Summer interns bring fresh perspectives to the table

With a longstanding interest in politics and government, Nova Te Hapua Waretini-Hewson was a smart fit for our 2024 internship programme.

Published: Wednesday, 28 February 2024 | Rāapa, 28 Huitanguru, 2024

Ko Nova Te Hāpua Waretini-Hewison tōku ingoa,
He uri tēnei nō Ngāti Rangi, Te Ātihaunui a Papārangi, me Rongomai Wahine hoki.
I tipu ake au kei Pōneke, heoi, e noho ana au ki Kirikiriroa.

With a longstanding interest in politics and government, Nova Te Hapua Waretini-Hewison was a smart fit for our 2024 internship programme.

Nova, alongside 20 other interns, spent three months during Summer 2023 at Te Puni Kōkiri – bringing fresh perspectives to the table while gaining knowledge and valuable work experience along the way.

This year, Nova will be a fourth-year student at Te Whare Wānanga o Waikato completing a Masters in Māori and Indigenous Studies. Her academic studies, combined with an unwavering commitment to advocating for iwi Māori, led her to Te Puni Kōkiri.

“There’s been no better place to learn the foundational aspects of government than at an agency dedicated to uplifting Māori values, people, and tikanga,” Nova said.

Nova’s mahi focussed on supporting initiatives that enhanced the hauora of Māori communities. She worked within our Investments Directorate, supporting the tangata team.

This involved engaging with communities to assess the impact of our mahi, reviewing and drafting memos to the investments committee, and creating case studies and reports of significant projects.
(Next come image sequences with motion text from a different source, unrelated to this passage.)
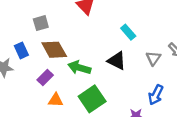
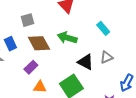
gray triangle: (153, 58) -> (107, 57), moved, turned 32
black triangle: (117, 61) -> (85, 62), moved
green arrow: (79, 68) -> (67, 38), moved

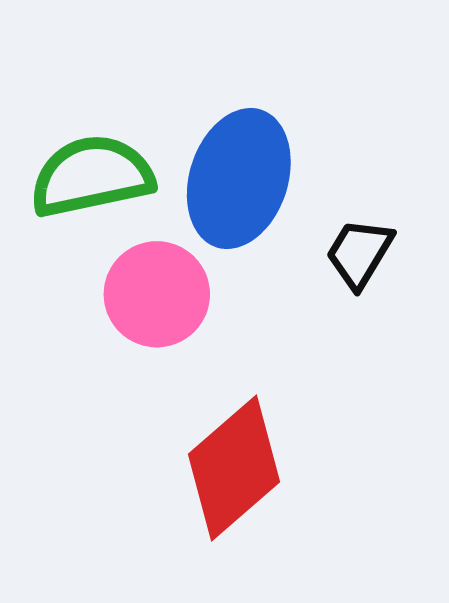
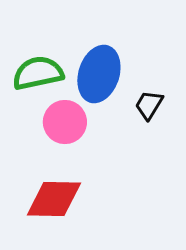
red diamond: (234, 468) -> (54, 199), moved, turned 42

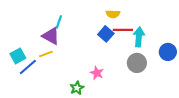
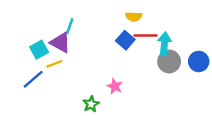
cyan square: (18, 56) -> (39, 50), moved
gray circle: (137, 63) -> (169, 61), moved

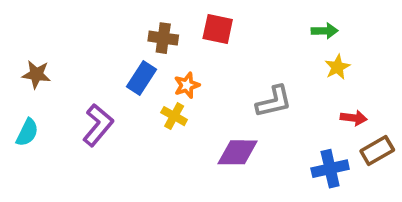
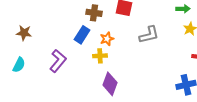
gray L-shape: (274, 102) -> (149, 35), moved
yellow cross: (174, 116) -> (100, 56), turned -32
purple diamond: (238, 152) -> (110, 84), moved, turned -70

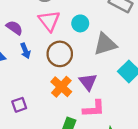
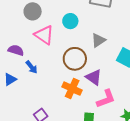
cyan circle: (80, 23) -> (70, 21), moved
gray triangle: (105, 44) -> (98, 40), size x0.7
brown circle: (60, 54) -> (75, 59), moved

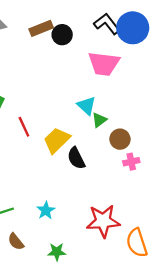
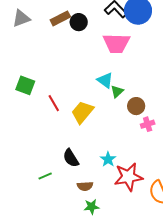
black semicircle: (76, 158) -> (71, 158), moved
cyan star: (46, 210) -> (108, 159), moved
brown semicircle: (16, 242) -> (85, 186), moved, turned -49

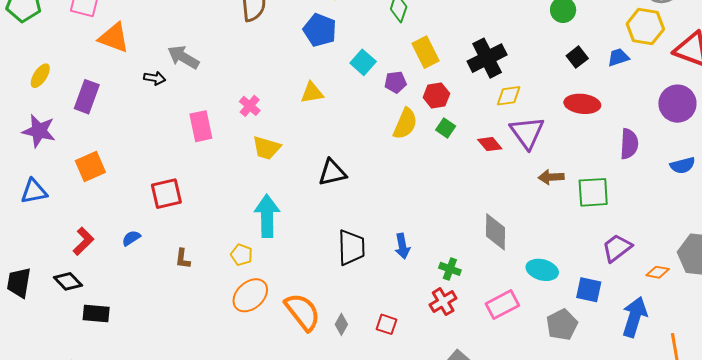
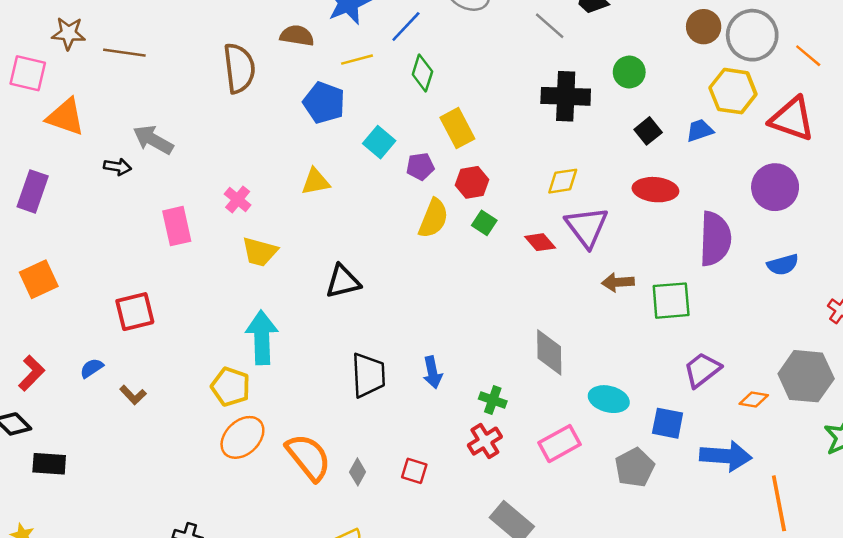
black cross: (487, 58) -> (566, 96), moved, turned 30
purple semicircle: (629, 144) -> (715, 239), size x1.4
yellow pentagon: (242, 255) -> (231, 387), size x1.4
brown L-shape: (183, 259) -> (133, 395), moved, turned -50
blue arrow: (635, 317) -> (726, 456), turned 78

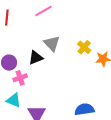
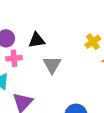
gray triangle: (52, 43) -> (52, 65), moved

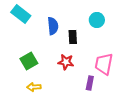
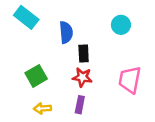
black rectangle: (73, 37) -> (84, 54), moved
purple rectangle: (90, 83) -> (80, 105), moved

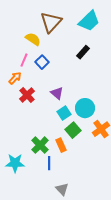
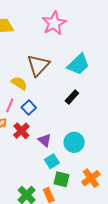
red cross: (27, 95) -> (21, 131), moved
cyan circle: (85, 108) -> (74, 142), moved
green square: (73, 130) -> (61, 179), turned -35

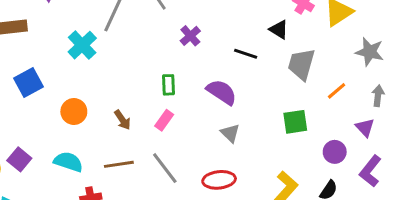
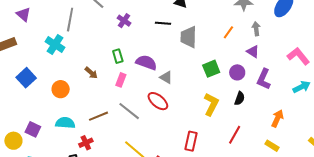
gray trapezoid: (301, 64) -> (189, 37), moved
purple semicircle: (222, 92) -> (146, 62), moved
brown arrow: (122, 120) -> (91, 73), moved
green square: (295, 122) -> (211, 69), moved
red ellipse: (219, 180) -> (158, 101), moved, turned 60

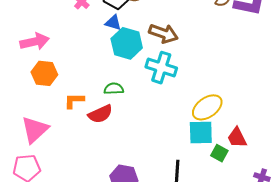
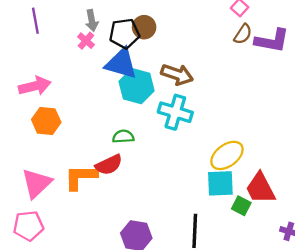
blue triangle: (113, 23) -> (121, 64), size x1.8
orange L-shape: (74, 101) -> (81, 177), moved, size x1.5
red trapezoid: (237, 138) -> (260, 188), size x1.4

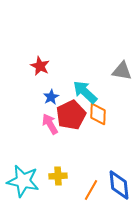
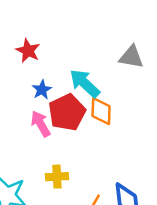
yellow cross: (58, 176) -> (57, 177), moved

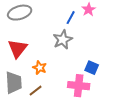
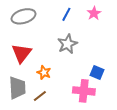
blue line: (71, 18) -> (66, 14), moved

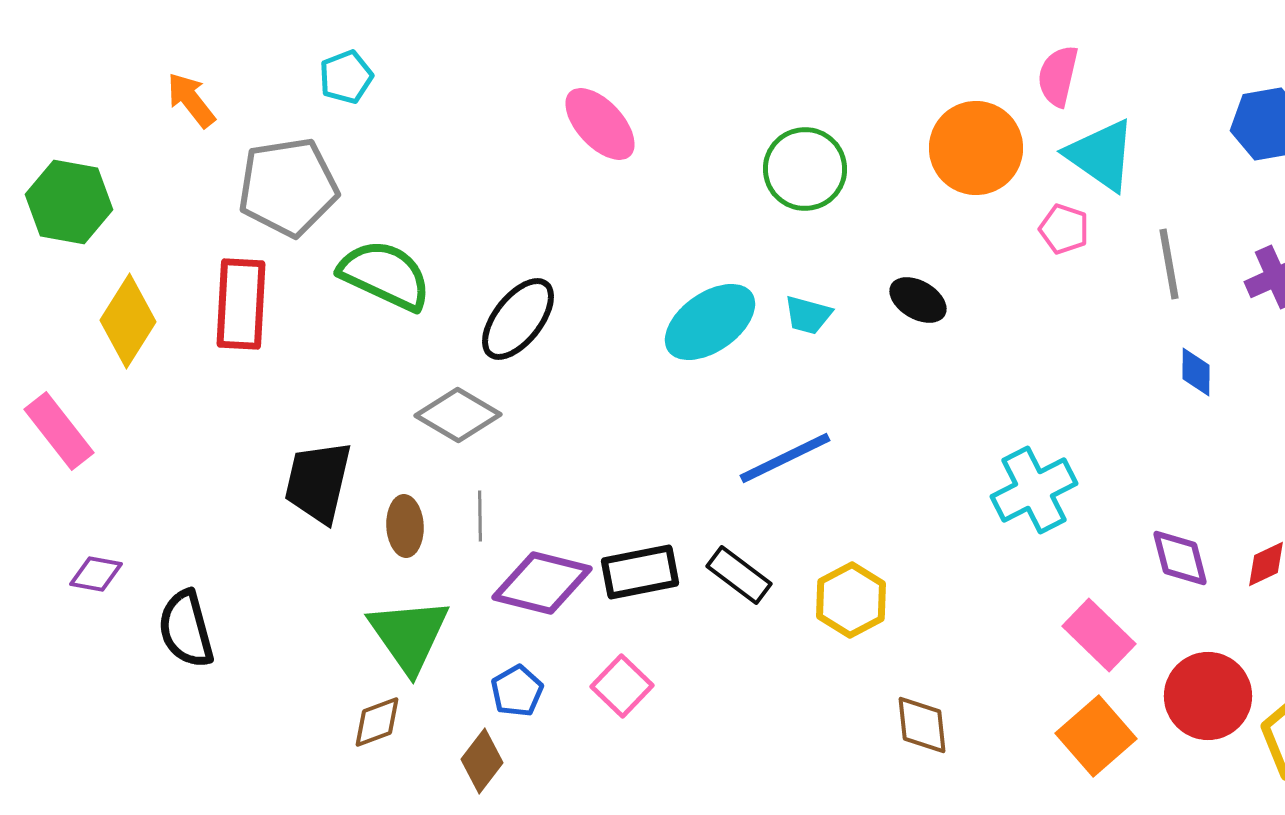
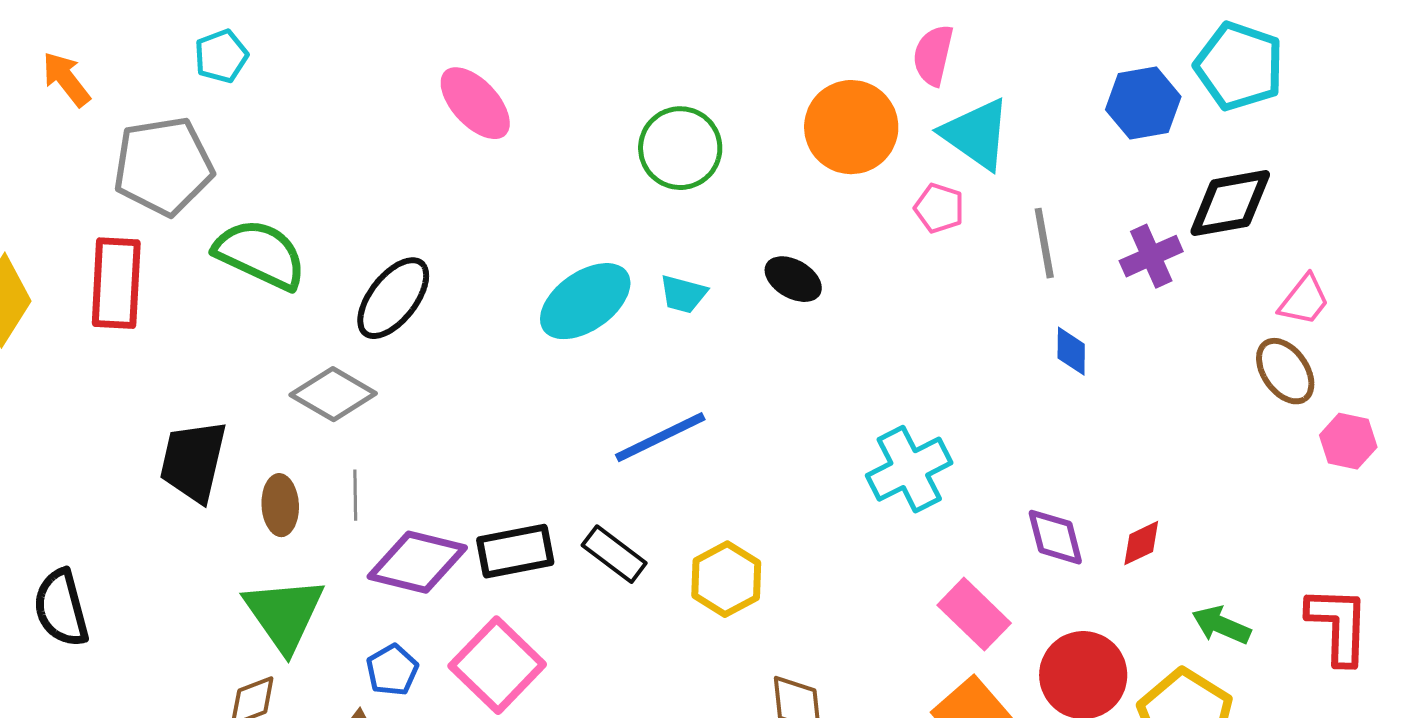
pink square: (622, 686) -> (497, 665), size x1.5

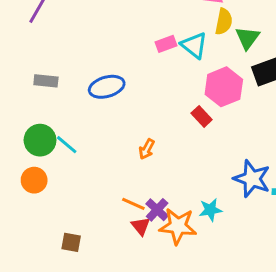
Despite some initial apprehension and feeling like she was “jumping straight into the deep end”, Nova found herself part of a great team.

“I felt really supported by my colleagues who were all eager to support my growth. I always felt that my perspectives and passions were valued.”

When asked what learnings she’ll take away from her experience, Nova said:
“I’ve got a bunch of new tools in my kete that will enable me to promote Māori practices in spaces that don’t inherently seem like a Māori environment. Bringing tikanga and culture into every venture I take on, I’ve now seen it’s possible.

“I have enjoyed meeting like-minded rangatahi who all have a fiery passion for Māori excellence and building on these connections.

“E te iwi o Ngāti Āpōpō! You may have to take a deeper look into how to separate your ‘you’ pōtae and your ‘mahi’ pōtae, but most importantly, you are here to develop your skills for not only employment but yourself, have fun with it! Make friends!”